The Deceiver is also a bunch of shards now rather than the deceiver as a star god, so tzeentch wins pretty easily

The deceiver did use similar styles of action though, just looked how he persuaded/ tricked the necrontyr into becoming the necrons. A whole specie commiting total self genocide


----------



## SoL Berzerker (May 5, 2009)

So is it just assumed that the gods of Chaos are stronger than all the Necron gods in their full form? 

Aside from the Emperor, is there anyone or anything stronger than the Chaos gods?


----------



## Serpion5 (Mar 19, 2010)

SoL Berzerker said:


> So is it just assumed that the gods of Chaos are stronger than all the Necron gods in their full form?


Not really, this is just something you form an opinion of yourself. The Chaos Gods are bound to the very warp itself while the c'tan are bound to the fabric of the Materium. At this point it's easy to say Chaos is the bigger threat simply because most c'tan shards are contained. And even though each shard possesses the same near limitless power of its complete self, their shattered memories and awareness seem to diminish what they can/will do in any given scenario. 



SoL Berzerker said:


> Aside from the Emperor, is there anyone or anything stronger than the Chaos gods?

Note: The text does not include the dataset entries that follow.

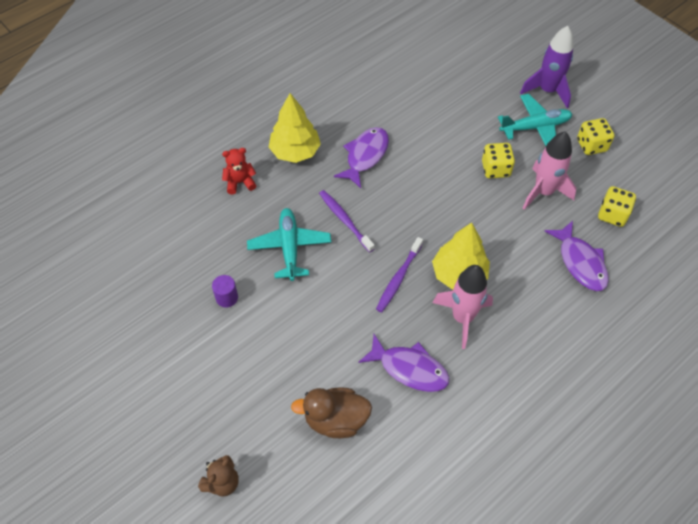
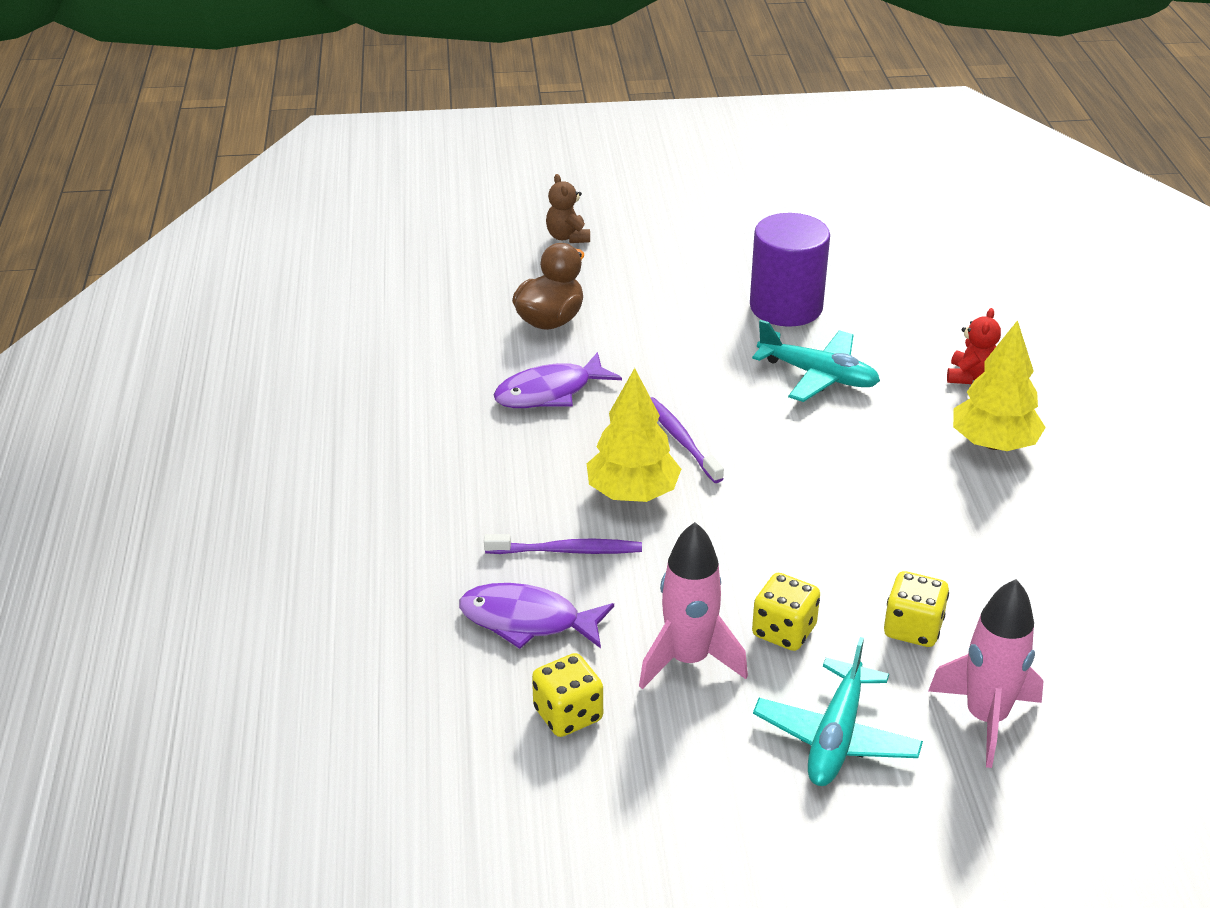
camera: 125 degrees right, 20 degrees down
purple cylinder [212,275,238,307] -> purple cylinder [750,213,830,327], size x2.33
purple toothbrush [319,190,375,252] -> purple toothbrush moved to [484,534,642,554]
purple fish [334,127,389,188] -> none
pink rocket [433,265,493,349] -> pink rocket moved to [928,579,1044,768]
purple rocket [520,26,574,108] -> none
yellow dice [577,118,614,155] -> yellow dice moved to [884,571,949,647]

We cannot confirm the Emperor's superiority to the Chaos Gods. He seems resistant to their corrupting influence for sure, but actually stronger? Again this is something you only really have an opinion on as there's no real confirmation either way. 

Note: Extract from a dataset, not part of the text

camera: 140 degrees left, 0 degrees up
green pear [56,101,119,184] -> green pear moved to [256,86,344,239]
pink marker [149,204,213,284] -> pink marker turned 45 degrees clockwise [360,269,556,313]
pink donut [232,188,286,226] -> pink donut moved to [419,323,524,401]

As to the original question, you're comparing something that by rights should never be able to take place. Both have reality bending powers and both have a very intimate knowledge of how to manipulate others to do their bidding. But whereas Tzeentch is formed partially from the very concept of deceit and scheming, Mephet'ran instead _chooses_ to behave that way and proves highly efficient at it.


----------



## Beaviz81 (Feb 24, 2012)

Where is Empy? He is pretty much the greatest magnificent bastard ever fluffed out and should be in the running as he is as powerful as anything that can eat stars, as crafty as any man this side of Conan and as good as they can become.


----------



## Ryu_Niimura (May 1, 2013)

Beaviz81 said:


> Where is Empy? He is pretty much the greatest magnificent bastard ever fluffed out and should be in the running as he is as powerful as anything that can eat stars, as crafty as any man this side of Conan and as good as they can become.


Read the post above you, the Emperor is powerfull that's for sure but for as far as I can tell still human.

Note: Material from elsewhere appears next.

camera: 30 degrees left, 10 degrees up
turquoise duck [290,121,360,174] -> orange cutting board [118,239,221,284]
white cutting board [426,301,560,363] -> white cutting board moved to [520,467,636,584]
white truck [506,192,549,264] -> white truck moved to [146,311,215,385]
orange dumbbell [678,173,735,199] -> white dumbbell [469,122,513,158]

OT: I recall having read in the latest Daemon codex that the exact same thing happened to Tzeentch as he was once the most powerfull Chaos God of all. His essence was shattered and what remains is only a figment of his former self. Besides Tzeentch gains more power from the Deceiver himself because the very act of scheming on itself fuels Tzeentch power. I see absolutely no reason why these two would ever fight as they are in fact constantly aiding eachother.


----------



## Beaviz81 (Feb 24, 2012)

Empy is like Superman getting ultrapowers getting god-powers, that's how human he is, he has the combined powers of 8000 Alpha Plus-psykers inside him and is a god in all but name, that's how human Empy is. He is the mightiest thing ever made flesh. He took the mightiest C'tan and did he kill it? No he mind-raped it and imprisoned it on Mars. He is more than powerful enough to qualify. Next question.


----------



## Serpion5 (Mar 19, 2010)

Ryu_Niimura said:


> Tzeentch gains more power from the Deceiver himself because the very act of scheming on itself fuels Tzeentch power.


I see nothing to support this. Tzeentch feeds on emotion, but as the c'tan have no ties to the warp such an act would mean little to Tzeentch coming from The Deceiver no matter how well plotted it was. 



Beaviz81 said:


> Empy is like Superman getting ultrapowers getting god-powers, that's how human he is, he has the combined powers of 8000 Alpha Plus-psykers inside him and is a god in all but name, that's how human Empy is. He is the mightiest thing ever made flesh. He took the mightiest C'tan and did he kill it? No he mind-raped it and imprisoned it on Mars. He is more than powerful enough to qualify. Next question.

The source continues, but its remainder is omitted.